Write out the stretch from the line containing "scientific name: Cheilosia chrysocoma" through the line containing "scientific name: Ribes nigrum" of the records, replacing "common name" with "vernacular name" throughout and leaving everything else as it is.

MATERIAL FOR THE TASK:
....

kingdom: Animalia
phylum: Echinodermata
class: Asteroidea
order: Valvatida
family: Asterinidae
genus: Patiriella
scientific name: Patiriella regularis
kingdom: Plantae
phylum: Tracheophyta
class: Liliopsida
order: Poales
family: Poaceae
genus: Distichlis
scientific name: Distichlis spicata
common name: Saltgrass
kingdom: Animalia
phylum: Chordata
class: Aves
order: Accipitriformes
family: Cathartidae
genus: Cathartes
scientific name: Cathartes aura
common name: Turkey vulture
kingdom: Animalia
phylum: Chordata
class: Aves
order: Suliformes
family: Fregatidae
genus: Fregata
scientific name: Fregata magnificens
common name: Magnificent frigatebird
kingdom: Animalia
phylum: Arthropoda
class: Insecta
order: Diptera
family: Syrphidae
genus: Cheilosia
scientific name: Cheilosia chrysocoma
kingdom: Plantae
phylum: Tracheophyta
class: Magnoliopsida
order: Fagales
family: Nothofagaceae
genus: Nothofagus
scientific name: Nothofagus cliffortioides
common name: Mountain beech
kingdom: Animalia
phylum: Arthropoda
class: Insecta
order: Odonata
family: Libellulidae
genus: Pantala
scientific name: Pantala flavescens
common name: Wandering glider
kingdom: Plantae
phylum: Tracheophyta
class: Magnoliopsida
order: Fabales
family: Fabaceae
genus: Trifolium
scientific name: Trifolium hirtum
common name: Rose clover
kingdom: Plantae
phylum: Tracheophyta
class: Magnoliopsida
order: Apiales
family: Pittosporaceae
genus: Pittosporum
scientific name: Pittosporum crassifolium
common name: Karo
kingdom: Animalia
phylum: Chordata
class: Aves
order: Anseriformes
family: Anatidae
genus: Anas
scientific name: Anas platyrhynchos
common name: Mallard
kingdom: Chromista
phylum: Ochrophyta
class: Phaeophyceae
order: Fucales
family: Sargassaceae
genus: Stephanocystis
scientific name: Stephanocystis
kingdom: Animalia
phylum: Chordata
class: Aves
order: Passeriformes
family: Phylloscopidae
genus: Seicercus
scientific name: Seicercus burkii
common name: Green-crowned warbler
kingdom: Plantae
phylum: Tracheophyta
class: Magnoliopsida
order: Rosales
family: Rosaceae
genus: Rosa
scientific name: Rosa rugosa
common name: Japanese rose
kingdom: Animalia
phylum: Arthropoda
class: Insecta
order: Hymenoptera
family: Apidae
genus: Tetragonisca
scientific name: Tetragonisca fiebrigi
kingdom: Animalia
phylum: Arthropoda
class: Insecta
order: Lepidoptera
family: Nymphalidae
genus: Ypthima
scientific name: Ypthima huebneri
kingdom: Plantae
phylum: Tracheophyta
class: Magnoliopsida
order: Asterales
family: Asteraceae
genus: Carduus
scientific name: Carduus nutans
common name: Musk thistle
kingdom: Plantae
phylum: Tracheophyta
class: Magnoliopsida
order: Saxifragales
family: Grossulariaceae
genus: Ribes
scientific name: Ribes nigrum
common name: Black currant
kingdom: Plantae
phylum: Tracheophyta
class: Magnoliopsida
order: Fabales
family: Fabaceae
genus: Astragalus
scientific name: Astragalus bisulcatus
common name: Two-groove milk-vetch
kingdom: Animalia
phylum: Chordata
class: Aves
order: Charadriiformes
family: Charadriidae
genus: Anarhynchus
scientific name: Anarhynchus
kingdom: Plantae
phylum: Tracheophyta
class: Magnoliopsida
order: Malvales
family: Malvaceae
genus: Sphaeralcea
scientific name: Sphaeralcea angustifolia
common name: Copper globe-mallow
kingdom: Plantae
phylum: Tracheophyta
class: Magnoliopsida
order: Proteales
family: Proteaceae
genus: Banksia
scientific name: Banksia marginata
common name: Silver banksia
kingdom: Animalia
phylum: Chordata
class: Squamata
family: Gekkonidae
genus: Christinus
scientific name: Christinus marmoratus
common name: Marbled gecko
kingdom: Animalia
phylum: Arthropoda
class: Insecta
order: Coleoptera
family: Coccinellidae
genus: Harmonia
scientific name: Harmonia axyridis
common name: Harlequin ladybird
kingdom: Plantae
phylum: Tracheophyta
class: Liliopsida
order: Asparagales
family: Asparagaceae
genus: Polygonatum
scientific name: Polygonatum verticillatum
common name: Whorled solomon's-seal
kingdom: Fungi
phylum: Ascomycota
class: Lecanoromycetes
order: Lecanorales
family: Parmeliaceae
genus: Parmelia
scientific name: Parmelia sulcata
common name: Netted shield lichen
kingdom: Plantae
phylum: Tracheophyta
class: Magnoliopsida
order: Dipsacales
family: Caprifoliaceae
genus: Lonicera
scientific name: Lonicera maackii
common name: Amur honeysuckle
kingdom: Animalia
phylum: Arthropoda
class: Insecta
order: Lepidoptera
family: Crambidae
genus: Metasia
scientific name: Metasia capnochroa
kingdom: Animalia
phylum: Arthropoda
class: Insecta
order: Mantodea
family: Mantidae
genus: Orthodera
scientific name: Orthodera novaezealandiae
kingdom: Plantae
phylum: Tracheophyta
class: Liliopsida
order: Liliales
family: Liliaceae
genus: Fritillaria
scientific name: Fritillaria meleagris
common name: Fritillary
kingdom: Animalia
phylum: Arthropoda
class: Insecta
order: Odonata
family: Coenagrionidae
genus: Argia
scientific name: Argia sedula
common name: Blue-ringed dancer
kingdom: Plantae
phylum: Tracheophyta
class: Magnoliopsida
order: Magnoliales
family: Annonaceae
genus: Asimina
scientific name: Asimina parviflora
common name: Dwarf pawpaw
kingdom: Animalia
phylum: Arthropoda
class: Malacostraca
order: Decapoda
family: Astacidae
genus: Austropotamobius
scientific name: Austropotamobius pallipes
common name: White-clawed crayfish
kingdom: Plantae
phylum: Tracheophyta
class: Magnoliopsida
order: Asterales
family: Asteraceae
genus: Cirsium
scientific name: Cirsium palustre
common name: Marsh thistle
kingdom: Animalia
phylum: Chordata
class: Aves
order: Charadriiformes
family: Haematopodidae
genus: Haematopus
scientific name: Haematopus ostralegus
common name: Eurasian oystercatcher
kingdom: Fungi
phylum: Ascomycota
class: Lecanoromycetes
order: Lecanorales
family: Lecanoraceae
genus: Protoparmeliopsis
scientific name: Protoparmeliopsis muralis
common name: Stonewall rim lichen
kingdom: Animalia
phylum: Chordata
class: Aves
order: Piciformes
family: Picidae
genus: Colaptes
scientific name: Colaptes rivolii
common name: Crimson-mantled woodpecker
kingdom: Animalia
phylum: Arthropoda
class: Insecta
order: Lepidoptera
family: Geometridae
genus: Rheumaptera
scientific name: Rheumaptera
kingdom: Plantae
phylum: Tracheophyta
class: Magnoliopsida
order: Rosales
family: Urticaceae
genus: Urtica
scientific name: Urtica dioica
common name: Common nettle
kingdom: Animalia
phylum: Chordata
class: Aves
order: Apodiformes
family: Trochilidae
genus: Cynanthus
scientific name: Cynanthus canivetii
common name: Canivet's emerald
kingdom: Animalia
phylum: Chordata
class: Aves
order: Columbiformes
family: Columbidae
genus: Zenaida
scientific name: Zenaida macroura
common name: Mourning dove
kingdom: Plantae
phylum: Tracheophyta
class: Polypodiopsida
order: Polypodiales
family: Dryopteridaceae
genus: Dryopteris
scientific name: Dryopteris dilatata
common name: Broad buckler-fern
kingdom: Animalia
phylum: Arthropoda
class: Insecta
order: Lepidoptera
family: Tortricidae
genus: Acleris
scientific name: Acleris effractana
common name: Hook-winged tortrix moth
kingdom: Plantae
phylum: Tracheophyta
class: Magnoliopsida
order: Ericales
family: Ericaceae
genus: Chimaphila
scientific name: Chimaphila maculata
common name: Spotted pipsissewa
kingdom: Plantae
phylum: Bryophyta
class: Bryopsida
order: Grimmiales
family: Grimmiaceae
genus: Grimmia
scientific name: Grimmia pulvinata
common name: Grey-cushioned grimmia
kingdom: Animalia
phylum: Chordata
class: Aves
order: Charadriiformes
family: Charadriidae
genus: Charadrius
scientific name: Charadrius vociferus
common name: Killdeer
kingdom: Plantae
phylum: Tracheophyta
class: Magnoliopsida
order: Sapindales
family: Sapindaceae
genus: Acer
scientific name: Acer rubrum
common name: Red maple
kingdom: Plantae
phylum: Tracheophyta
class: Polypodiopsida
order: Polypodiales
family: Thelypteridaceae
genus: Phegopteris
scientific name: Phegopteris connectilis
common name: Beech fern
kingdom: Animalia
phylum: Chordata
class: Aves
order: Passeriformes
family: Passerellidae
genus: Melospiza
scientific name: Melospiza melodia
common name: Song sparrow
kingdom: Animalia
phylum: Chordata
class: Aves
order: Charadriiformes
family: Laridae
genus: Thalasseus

....

WORKED ANSWER:
scientific name: Cheilosia chrysocoma
kingdom: Plantae
phylum: Tracheophyta
class: Magnoliopsida
order: Fagales
family: Nothofagaceae
genus: Nothofagus
scientific name: Nothofagus cliffortioides
vernacular name: Mountain beech
kingdom: Animalia
phylum: Arthropoda
class: Insecta
order: Odonata
family: Libellulidae
genus: Pantala
scientific name: Pantala flavescens
vernacular name: Wandering glider
kingdom: Plantae
phylum: Tracheophyta
class: Magnoliopsida
order: Fabales
family: Fabaceae
genus: Trifolium
scientific name: Trifolium hirtum
vernacular name: Rose clover
kingdom: Plantae
phylum: Tracheophyta
class: Magnoliopsida
order: Apiales
family: Pittosporaceae
genus: Pittosporum
scientific name: Pittosporum crassifolium
vernacular name: Karo
kingdom: Animalia
phylum: Chordata
class: Aves
order: Anseriformes
family: Anatidae
genus: Anas
scientific name: Anas platyrhynchos
vernacular name: Mallard
kingdom: Chromista
phylum: Ochrophyta
class: Phaeophyceae
order: Fucales
family: Sargassaceae
genus: Stephanocystis
scientific name: Stephanocystis
kingdom: Animalia
phylum: Chordata
class: Aves
order: Passeriformes
family: Phylloscopidae
genus: Seicercus
scientific name: Seicercus burkii
vernacular name: Green-crowned warbler
kingdom: Plantae
phylum: Tracheophyta
class: Magnoliopsida
order: Rosales
family: Rosaceae
genus: Rosa
scientific name: Rosa rugosa
vernacular name: Japanese rose
kingdom: Animalia
phylum: Arthropoda
class: Insecta
order: Hymenoptera
family: Apidae
genus: Tetragonisca
scientific name: Tetragonisca fiebrigi
kingdom: Animalia
phylum: Arthropoda
class: Insecta
order: Lepidoptera
family: Nymphalidae
genus: Ypthima
scientific name: Ypthima huebneri
kingdom: Plantae
phylum: Tracheophyta
class: Magnoliopsida
order: Asterales
family: Asteraceae
genus: Carduus
scientific name: Carduus nutans
vernacular name: Musk thistle
kingdom: Plantae
phylum: Tracheophyta
class: Magnoliopsida
order: Saxifragales
family: Grossulariaceae
genus: Ribes
scientific name: Ribes nigrum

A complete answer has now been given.